И все-таки… Быстро пошел я к большой аудитории, где проходил конгресс. Постепенно я замедлил шаг. Действительно, что я скажу? «Простите, товарищи и господа, но здесь Лопоухий забыл тетрадку, я не знаю, кто он и где он сидел, но пошарьте, пожалуйста, каждый возле себя…»
Я решил дождаться конца заседания, закурил сигарету и начал кругами прохаживаться около входа в аудиторию. Мимо проходили знакомые сотрудники, здоровались и шли по своим делам. А я все ходил по пустому холлу. Наверное, я очень странно выглядел тогда.
Терпения моего хватило ненадолго — никогда не прошу себе этого. Я начал размышлять, что Лопоухому уже все равно ничем не поможешь и какая разница, лежит ли где его тетрадь или нет.
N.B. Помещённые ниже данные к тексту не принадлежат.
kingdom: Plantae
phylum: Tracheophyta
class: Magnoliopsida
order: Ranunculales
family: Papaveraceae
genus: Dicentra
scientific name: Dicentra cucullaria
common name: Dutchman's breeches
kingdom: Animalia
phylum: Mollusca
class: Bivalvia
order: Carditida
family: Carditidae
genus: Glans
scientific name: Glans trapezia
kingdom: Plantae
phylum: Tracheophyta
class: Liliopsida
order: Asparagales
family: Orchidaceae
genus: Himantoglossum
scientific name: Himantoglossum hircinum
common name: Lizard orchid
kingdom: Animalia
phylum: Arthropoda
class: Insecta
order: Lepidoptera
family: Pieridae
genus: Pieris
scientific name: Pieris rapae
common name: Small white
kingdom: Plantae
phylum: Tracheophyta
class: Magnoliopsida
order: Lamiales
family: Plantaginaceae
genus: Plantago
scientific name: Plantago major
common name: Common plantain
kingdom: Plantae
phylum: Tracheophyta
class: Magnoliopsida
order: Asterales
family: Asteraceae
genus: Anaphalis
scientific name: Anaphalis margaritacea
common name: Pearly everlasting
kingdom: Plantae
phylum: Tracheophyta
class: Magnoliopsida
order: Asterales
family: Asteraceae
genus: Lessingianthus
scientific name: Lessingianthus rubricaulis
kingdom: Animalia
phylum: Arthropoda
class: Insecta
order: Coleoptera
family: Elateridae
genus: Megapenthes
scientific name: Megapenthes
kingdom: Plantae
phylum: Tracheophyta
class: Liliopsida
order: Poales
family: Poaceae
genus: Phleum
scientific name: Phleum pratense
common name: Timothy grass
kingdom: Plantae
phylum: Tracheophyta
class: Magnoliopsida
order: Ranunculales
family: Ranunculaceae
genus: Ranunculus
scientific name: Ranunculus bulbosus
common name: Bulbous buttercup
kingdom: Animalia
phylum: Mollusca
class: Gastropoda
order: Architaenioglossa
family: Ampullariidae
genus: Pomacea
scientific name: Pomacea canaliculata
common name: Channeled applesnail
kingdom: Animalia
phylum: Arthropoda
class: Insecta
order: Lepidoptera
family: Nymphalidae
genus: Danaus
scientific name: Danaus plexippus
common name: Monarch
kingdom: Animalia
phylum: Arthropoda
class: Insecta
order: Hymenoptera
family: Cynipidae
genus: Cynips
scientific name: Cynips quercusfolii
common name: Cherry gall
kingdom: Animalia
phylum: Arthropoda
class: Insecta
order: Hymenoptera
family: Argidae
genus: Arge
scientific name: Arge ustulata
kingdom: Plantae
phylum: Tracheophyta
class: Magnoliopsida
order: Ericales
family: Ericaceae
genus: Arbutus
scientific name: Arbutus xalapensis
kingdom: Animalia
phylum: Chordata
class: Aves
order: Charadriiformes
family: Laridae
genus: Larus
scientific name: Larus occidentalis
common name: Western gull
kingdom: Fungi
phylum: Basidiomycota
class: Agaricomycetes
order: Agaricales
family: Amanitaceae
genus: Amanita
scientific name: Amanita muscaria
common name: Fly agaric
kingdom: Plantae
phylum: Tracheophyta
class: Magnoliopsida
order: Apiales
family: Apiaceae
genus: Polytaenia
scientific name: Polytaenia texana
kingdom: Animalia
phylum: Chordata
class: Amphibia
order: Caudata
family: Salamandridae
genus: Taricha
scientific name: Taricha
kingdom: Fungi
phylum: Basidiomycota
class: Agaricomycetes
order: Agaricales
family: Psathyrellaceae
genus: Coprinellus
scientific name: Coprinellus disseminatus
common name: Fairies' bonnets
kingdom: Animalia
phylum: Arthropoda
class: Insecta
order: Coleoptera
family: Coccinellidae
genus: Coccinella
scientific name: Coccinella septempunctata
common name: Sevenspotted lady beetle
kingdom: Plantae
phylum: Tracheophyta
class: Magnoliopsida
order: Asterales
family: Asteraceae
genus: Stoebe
Очень скоро я убедил себя в том, что все это меня совершенно не касается. Я сделал все, что мог. Остальное — дело врачей и других непосредственно заинтересованных лиц. А я тут ни при чем. От жары у меня вспотели руки, я разжал кулак. На пол упал грязный бумажный комочек.
Я поднял его и бросил в монументальную каменную урну.
До конца рабочего дня оставался еще час, я вернулся в лабораторию. Это было 26 августа…
В моей комнате все было по-прежнему. Казалось, я отлучился на несколько минут. К столу плотно прилипли листки бумаги с хорошо знакомыми каракулями. Пиджак мой обвис, как халат арестанта. Воздух был густой и горячий. Жара и не думала спадать. Я посмотрел на давно знакомые и порядком надоевшие мне аксессуары кабинета и почувствовал досаду. Черт побери, все это вижу каждый день в течение многих лет, а сегодня на меня налетело неожиданное, и я… я сбежал от него в свою скорлупу, свою норку, где мне тепло и сухо. Странное дело, мы вечно ищем новое, но никогда не готовы с ним встретиться. Либо оно не такое, как мы думали, либо пришло не тогда, когда надо…
В следующую минуту лифт отжал мои внутренности к горлу. Я мчался вниз, назад, на розыски Лопоухого.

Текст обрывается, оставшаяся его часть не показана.